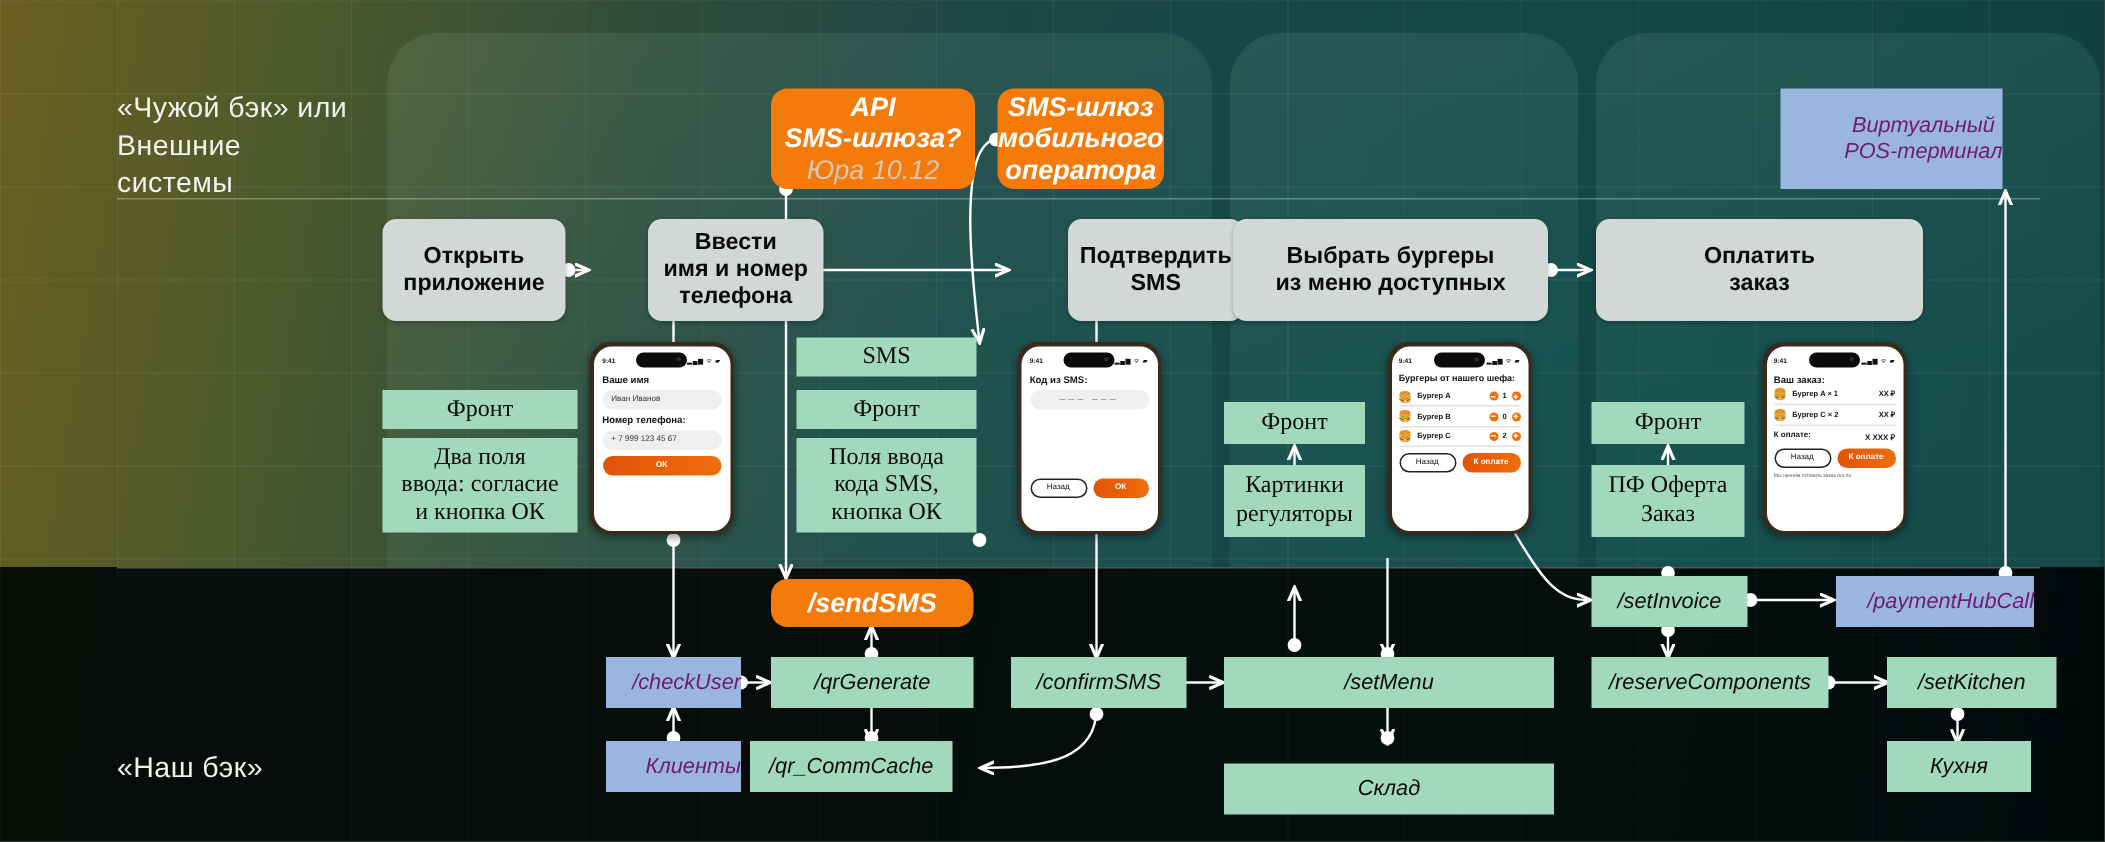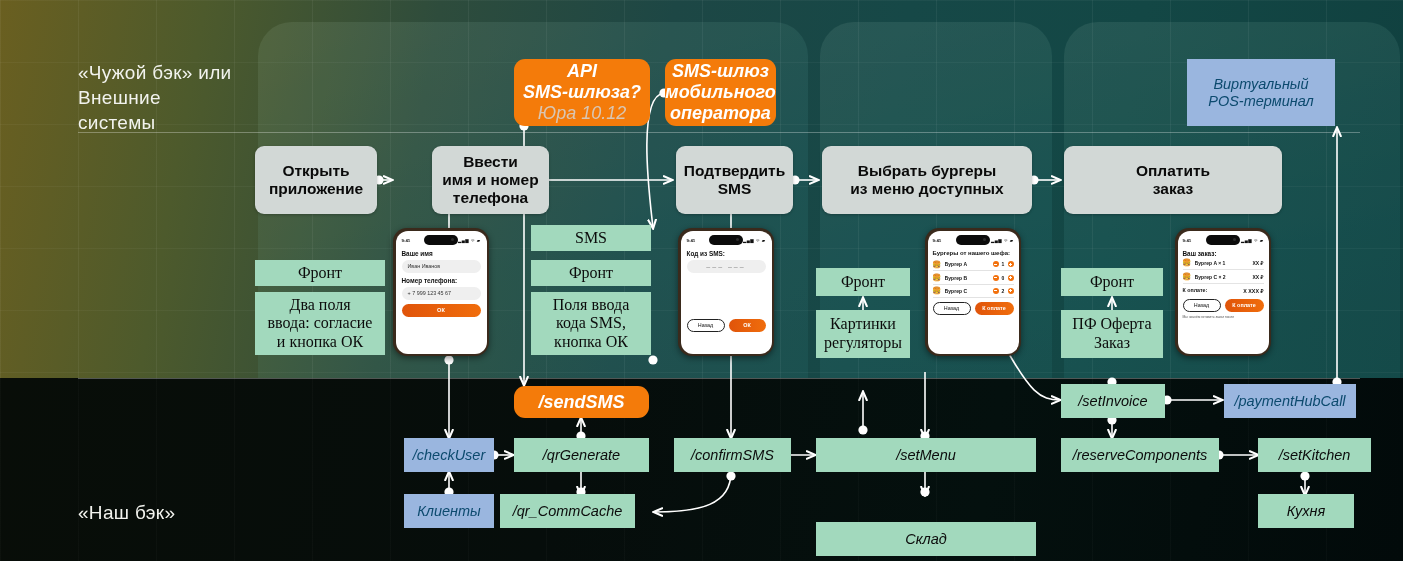--- a/index.html
+++ b/index.html
@@ -63,21 +63,21 @@
   }
   .box-gray{
     background:#d2d8d6; color:#0a0a0a; font-weight:bold; font-size:15.5px;
     border-radius:9px; box-shadow:0 1px 3px rgba(0,0,0,.25);
   }
   .box-orange{
     background:#f47b0a; color:#ffffff; font-style:italic; font-size:18px; font-weight:600;border-radius:11px;
   }
   .box-orange .sub{ color:#d9c6b3; font-style:italic; font-weight:400; display:block; }
   .box-blue{
-    background:#9ab6df; color:#0c4a6e; font-style:italic; font-size:14.5px;
+    background:#9ab6df; color:#701a75; font-style:italic; font-size:14.5px;justify-content:flex-end;
   }
   .box-green{
     background:#a2d9bd; color:#0c0c0c; font-size:14.5px;
   }
   .box-green.mono{ font-style:italic; }
   .box-serif{ font-family:"Liberation Serif", serif; font-size:16px; }
 
   
   svg.links{ position:absolute; left:0; top:0; width:1403px; height:561px; pointer-events:none; }
 
@@ -270,21 +270,21 @@
 
   <div class="box box-gray" style="left:255px;top:146px;width:122px;height:68px;">
     <span style="white-space:pre-line">Открыть
 приложение</span>
   </div>
   <div class="box box-gray" style="left:392px;top:146px;width:117px;height:68px;margin-left:40px;">
     <span style="white-space:pre-line">Ввести
 имя и номер
 телефона</span>
   </div>
-  <div class="box box-gray" style="left:676px;top:146px;width:117px;height:68px;">
+  <div class="box box-gray" style="left:712px;top:146px;width:117px;height:68px;">
     <span style="white-space:pre-line">Подтвердить
 SMS</span>
   </div>
   <div class="box box-gray" style="left:822px;top:146px;width:210px;height:68px;">
     <span style="white-space:pre-line">Выбрать бургеры
 из меню доступных</span>
   </div>
   <div class="box box-gray" style="left:1064px;top:146px;width:218px;height:68px;">
     <span style="white-space:pre-line">Оплатить
 заказ</span>
@@ -452,21 +452,21 @@
   </div>
   <div class="box box-green mono" style="left:500px;top:494px;width:135px;height:34px;">
     <span>/qr_CommCache</span>
   </div>
   <div class="box box-green mono" style="left:674px;top:438px;width:117px;height:34px;">
     <span>/confirmSMS</span>
   </div>
   <div class="box box-green mono" style="left:816px;top:438px;width:220px;height:34px;">
     <span>/setMenu</span>
   </div>
-  <div class="box box-green mono" style="left:816px;top:522px;width:220px;height:34px;">
+  <div class="box box-green mono" style="left:816px;top:509px;width:220px;height:34px;">
     <span>Склад</span>
   </div>
   <div class="box box-green mono" style="left:1061px;top:384px;width:104px;height:34px;">
     <span>/setInvoice</span>
   </div>
   <div class="box box-blue" style="left:1224px;top:384px;width:132px;height:34px;">
     <span>/paymentHubCall</span>
   </div>
   <div class="box box-green mono" style="left:1061px;top:438px;width:158px;height:34px;">
     <span>/reserveComponents</span>

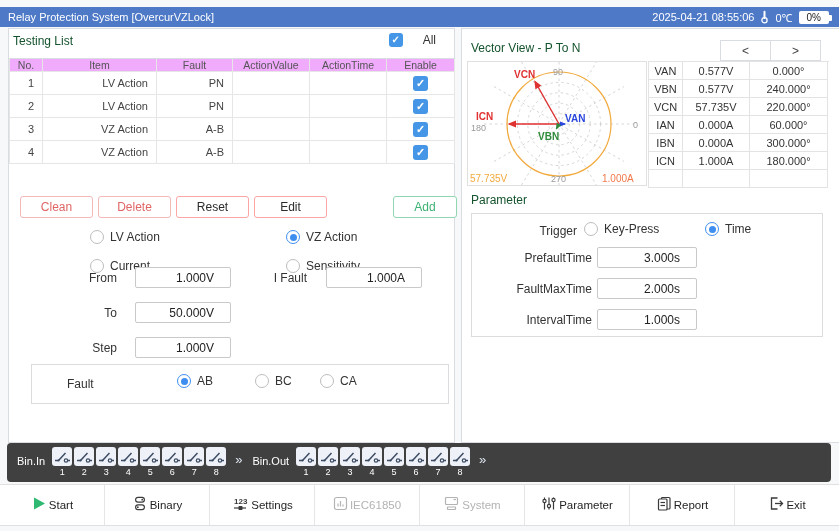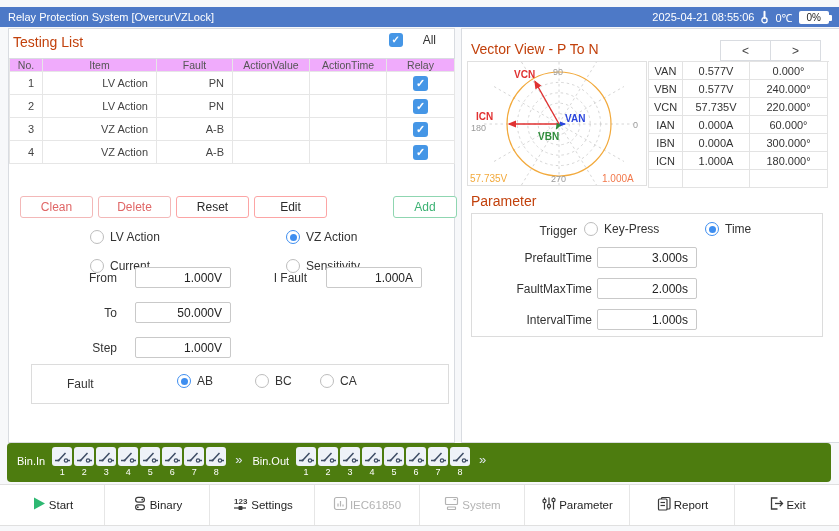--- a/index.html
+++ b/index.html
@@ -14,21 +14,21 @@
   .titlebar .t-right { display:flex; align-items:center; gap:6px; }
   .batt { background:#fff; color:#222; border-radius:2px; padding:1px 8px; font-size:10px;
     position:relative; margin-right:2px; }
   .batt::after { content:''; position:absolute; right:-3px; top:4px; width:3px; height:6px; background:#fff;
     border-radius:0 1px 1px 0; }
 
   
   .panel { position:absolute; background:#fff; border:1px solid #d9dce1; }
   #left-panel  { left:8px;  top:28px; width:447px; height:415px; }
   #right-panel { left:461px; top:28px; width:422px; height:415px; }
-  .sec-title { font-size:14px; color:#c2410c; }
+  .sec-title { font-size:12px; color:#14532d; }
 
   
   .tl-head { position:absolute; left:4px; top:5px; }
   .all-wrap { position:absolute; right:18px; top:4px; display:flex; gap:20px; font-size:12px; color:#333; }
   .cb { width:15px; height:15px; background:#4596e6; border-radius:3px; position:relative; cursor:pointer; }
   .cb::after { content:'✓'; position:absolute; left:0; top:0; width:100%; height:100%;
     color:#fff; font-size:11px; line-height:15px; text-align:center; font-weight:bold; }
   .cb.sm { width:14px; height:14px; } .cb.sm::after{ line-height:14px; font-size:10px; }
 
   .grid-table { position:absolute; left:0px; top:29px; width:445px; border-top:1px solid #d9dce1; border-left:1px solid #e6e6e6; font-size:11px; color:#444; }
@@ -48,37 +48,37 @@
 
   
   .radio-item { position:absolute; display:flex; align-items:center; gap:6px; font-size:12px; color:#333; }
   .radio { width:14px; height:14px; border-radius:50%; border:1px solid #bdbdbd; background:#fff; position:relative; cursor:pointer; flex:0 0 auto; }
   .radio.sel { border-color:#3e8ef0; }
   .radio.sel::after { content:''; position:absolute; left:2.5px; top:2.5px; width:7px; height:7px; border-radius:50%; background:#3e8ef0; }
 
   
   .fld-label { position:absolute; font-size:12px; color:#333; text-align:right; }
   .fld-input { position:absolute; height:21px; border:1px solid #c9c9c9; border-radius:2px; background:#fff;
-    font-size:12px; color:#222; text-align:right; padding:0 8px; font-family:"Liberation Sans", sans-serif; }
+    font-size:12px; color:#222; text-align:right; padding:0 16px; font-family:"Liberation Sans", sans-serif; }
   .fault-box { position:absolute; left:22px; top:335px; width:418px; height:40px; border:1px solid #dcdcdc; }
 
   
   .nav-btn { position:absolute; top:11px; width:51px; height:21px; border:1px solid #d9dce1; background:#fff;
     font-size:12px; color:#444; display:flex; align-items:center; justify-content:center; cursor:pointer; }
   .chart-box { position:absolute; left:5px; top:32px; width:180px; height:125px; border:1px solid #e0e0e0; background:#fff; }
   .v-table { position:absolute; left:186px; top:32px; width:181px; border-top:1px solid #e3e3e3; border-left:1px solid #e3e3e3; font-size:11px; color:#333; }
   .v-row { display:grid; grid-template-columns:34px 67px 78px; }
   .v-row > div { height:18px; border-right:1px solid #e3e3e3; border-bottom:1px solid #e3e3e3;
     display:flex; align-items:center; justify-content:center; }
 
   
   .param-box { position:absolute; left:9px; top:184px; width:352px; height:124px; border:1px solid #dcdcdc; background:#fff; }
 
   
-  #bin-bar { position:absolute; left:7px; top:443px; width:824px; height:39px; background:#4d7c0f; border-radius:4px;
+  #bin-bar { position:absolute; left:7px; top:443px; width:824px; height:39px; background:#404040; border-radius:4px;
     display:flex; align-items:flex-start; color:#fff; font-size:11px; }
   .bin-label { margin:12px 6px 0 10px; }
   .bin-box-wrap { display:flex; flex-direction:column; align-items:center; width:20px; margin:4px 1px 0 1px; }
   .bin-box { width:20px; height:19px; background:#eef2f8; border-radius:3px; display:flex; align-items:center; justify-content:center; }
   .bin-num { font-size:9px; margin-top:1px; color:#fff; }
   .bin-more { margin:9px 8px 0 8px; font-size:13px; color:#dfe6f0; }
 
   
   #toolbar { position:absolute; left:0; top:484px; width:839px; height:42px; background:#fff;
     border-top:1px solid #e0e0e0; border-bottom:1px solid #e0e0e0; display:flex; }
@@ -126,21 +126,21 @@
       <span>All</span>
     </div>
 
     <div class="grid-table">
       <div class="g-row hdr">
         <div>No.</div>
         <div>Item</div>
         <div>Fault</div>
         <div>ActionValue</div>
         <div>ActionTime</div>
-        <div>Relay</div>
+        <div>Enable</div>
       </div>
       <div class="g-row data">
         <div>1</div>
         <div>LV Action</div>
         <div>PN</div>
         <div></div>
         <div></div>
         <div class="c-center">
             <span class="cb"></span>
           </div>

::::::

Task instructions
Transcribe the listing in full and omit the pictures.

Solution for this problem
--- a/index.html
+++ b/index.html
@@ -63,21 +63,21 @@
   }
   .box-gray{
     background:#d2d8d6; color:#0a0a0a; font-weight:bold; font-size:15.5px;
     border-radius:9px; box-shadow:0 1px 3px rgba(0,0,0,.25);
   }
   .box-orange{
     background:#f47b0a; color:#ffffff; font-style:italic; font-size:18px; font-weight:600;border-radius:11px;
   }
   .box-orange .sub{ color:#d9c6b3; font-style:italic; font-weight:400; display:block; }
   .box-blue{
-    background:#9ab6df; color:#0c4a6e; font-style:italic; font-size:14.5px;
+    background:#9ab6df; color:#701a75; font-style:italic; font-size:14.5px;justify-content:flex-end;
   }
   .box-green{
     background:#a2d9bd; color:#0c0c0c; font-size:14.5px;
   }
   .box-green.mono{ font-style:italic; }
   .box-serif{ font-family:"Liberation Serif", serif; font-size:16px; }
 
   
   svg.links{ position:absolute; left:0; top:0; width:1403px; height:561px; pointer-events:none; }
 
@@ -270,21 +270,21 @@
 
   <div class="box box-gray" style="left:255px;top:146px;width:122px;height:68px;">
     <span style="white-space:pre-line">Открыть
 приложение</span>
   </div>
   <div class="box box-gray" style="left:392px;top:146px;width:117px;height:68px;margin-left:40px;">
     <span style="white-space:pre-line">Ввести
 имя и номер
 телефона</span>
   </div>
-  <div class="box box-gray" style="left:676px;top:146px;width:117px;height:68px;">
+  <div class="box box-gray" style="left:712px;top:146px;width:117px;height:68px;">
     <span style="white-space:pre-line">Подтвердить
 SMS</span>
   </div>
   <div class="box box-gray" style="left:822px;top:146px;width:210px;height:68px;">
     <span style="white-space:pre-line">Выбрать бургеры
 из меню доступных</span>
   </div>
   <div class="box box-gray" style="left:1064px;top:146px;width:218px;height:68px;">
     <span style="white-space:pre-line">Оплатить
 заказ</span>
@@ -452,21 +452,21 @@
   </div>
   <div class="box box-green mono" style="left:500px;top:494px;width:135px;height:34px;">
     <span>/qr_CommCache</span>
   </div>
   <div class="box box-green mono" style="left:674px;top:438px;width:117px;height:34px;">
     <span>/confirmSMS</span>
   </div>
   <div class="box box-green mono" style="left:816px;top:438px;width:220px;height:34px;">
     <span>/setMenu</span>
   </div>
-  <div class="box box-green mono" style="left:816px;top:522px;width:220px;height:34px;">
+  <div class="box box-green mono" style="left:816px;top:509px;width:220px;height:34px;">
     <span>Склад</span>
   </div>
   <div class="box box-green mono" style="left:1061px;top:384px;width:104px;height:34px;">
     <span>/setInvoice</span>
   </div>
   <div class="box box-blue" style="left:1224px;top:384px;width:132px;height:34px;">
     <span>/paymentHubCall</span>
   </div>
   <div class="box box-green mono" style="left:1061px;top:438px;width:158px;height:34px;">
     <span>/reserveComponents</span>

--- a/index.html
+++ b/index.html
@@ -14,21 +14,21 @@
   .titlebar .t-right { display:flex; align-items:center; gap:6px; }
   .batt { background:#fff; color:#222; border-radius:2px; padding:1px 8px; font-size:10px;
     position:relative; margin-right:2px; }
   .batt::after { content:''; position:absolute; right:-3px; top:4px; width:3px; height:6px; background:#fff;
     border-radius:0 1px 1px 0; }
 
   
   .panel { position:absolute; background:#fff; border:1px solid #d9dce1; }
   #left-panel  { left:8px;  top:28px; width:447px; height:415px; }
   #right-panel { left:461px; top:28px; width:422px; height:415px; }
-  .sec-title { font-size:14px; color:#c2410c; }
+  .sec-title { font-size:12px; color:#14532d; }
 
   
   .tl-head { position:absolute; left:4px; top:5px; }
   .all-wrap { position:absolute; right:18px; top:4px; display:flex; gap:20px; font-size:12px; color:#333; }
   .cb { width:15px; height:15px; background:#4596e6; border-radius:3px; position:relative; cursor:pointer; }
   .cb::after { content:'✓'; position:absolute; left:0; top:0; width:100%; height:100%;
     color:#fff; font-size:11px; line-height:15px; text-align:center; font-weight:bold; }
   .cb.sm { width:14px; height:14px; } .cb.sm::after{ line-height:14px; font-size:10px; }
 
   .grid-table { position:absolute; left:0px; top:29px; width:445px; border-top:1px solid #d9dce1; border-left:1px solid #e6e6e6; font-size:11px; color:#444; }
@@ -48,37 +48,37 @@
 
   
   .radio-item { position:absolute; display:flex; align-items:center; gap:6px; font-size:12px; color:#333; }
   .radio { width:14px; height:14px; border-radius:50%; border:1px solid #bdbdbd; background:#fff; position:relative; cursor:pointer; flex:0 0 auto; }
   .radio.sel { border-color:#3e8ef0; }
   .radio.sel::after { content:''; position:absolute; left:2.5px; top:2.5px; width:7px; height:7px; border-radius:50%; background:#3e8ef0; }
 
   
   .fld-label { position:absolute; font-size:12px; color:#333; text-align:right; }
   .fld-input { position:absolute; height:21px; border:1px solid #c9c9c9; border-radius:2px; background:#fff;
-    font-size:12px; color:#222; text-align:right; padding:0 8px; font-family:"Liberation Sans", sans-serif; }
+    font-size:12px; color:#222; text-align:right; padding:0 16px; font-family:"Liberation Sans", sans-serif; }
   .fault-box { position:absolute; left:22px; top:335px; width:418px; height:40px; border:1px solid #dcdcdc; }
 
   
   .nav-btn { position:absolute; top:11px; width:51px; height:21px; border:1px solid #d9dce1; background:#fff;
     font-size:12px; color:#444; display:flex; align-items:center; justify-content:center; cursor:pointer; }
   .chart-box { position:absolute; left:5px; top:32px; width:180px; height:125px; border:1px solid #e0e0e0; background:#fff; }
   .v-table { position:absolute; left:186px; top:32px; width:181px; border-top:1px solid #e3e3e3; border-left:1px solid #e3e3e3; font-size:11px; color:#333; }
   .v-row { display:grid; grid-template-columns:34px 67px 78px; }
   .v-row > div { height:18px; border-right:1px solid #e3e3e3; border-bottom:1px solid #e3e3e3;
     display:flex; align-items:center; justify-content:center; }
 
   
   .param-box { position:absolute; left:9px; top:184px; width:352px; height:124px; border:1px solid #dcdcdc; background:#fff; }
 
   
-  #bin-bar { position:absolute; left:7px; top:443px; width:824px; height:39px; background:#4d7c0f; border-radius:4px;
+  #bin-bar { position:absolute; left:7px; top:443px; width:824px; height:39px; background:#404040; border-radius:4px;
     display:flex; align-items:flex-start; color:#fff; font-size:11px; }
   .bin-label { margin:12px 6px 0 10px; }
   .bin-box-wrap { display:flex; flex-direction:column; align-items:center; width:20px; margin:4px 1px 0 1px; }
   .bin-box { width:20px; height:19px; background:#eef2f8; border-radius:3px; display:flex; align-items:center; justify-content:center; }
   .bin-num { font-size:9px; margin-top:1px; color:#fff; }
   .bin-more { margin:9px 8px 0 8px; font-size:13px; color:#dfe6f0; }
 
   
   #toolbar { position:absolute; left:0; top:484px; width:839px; height:42px; background:#fff;
     border-top:1px solid #e0e0e0; border-bottom:1px solid #e0e0e0; display:flex; }
@@ -126,21 +126,21 @@
       <span>All</span>
     </div>
 
     <div class="grid-table">
       <div class="g-row hdr">
         <div>No.</div>
         <div>Item</div>
         <div>Fault</div>
         <div>ActionValue</div>
         <div>ActionTime</div>
-        <div>Relay</div>
+        <div>Enable</div>
       </div>
       <div class="g-row data">
         <div>1</div>
         <div>LV Action</div>
         <div>PN</div>
         <div></div>
         <div></div>
         <div class="c-center">
             <span class="cb"></span>
           </div>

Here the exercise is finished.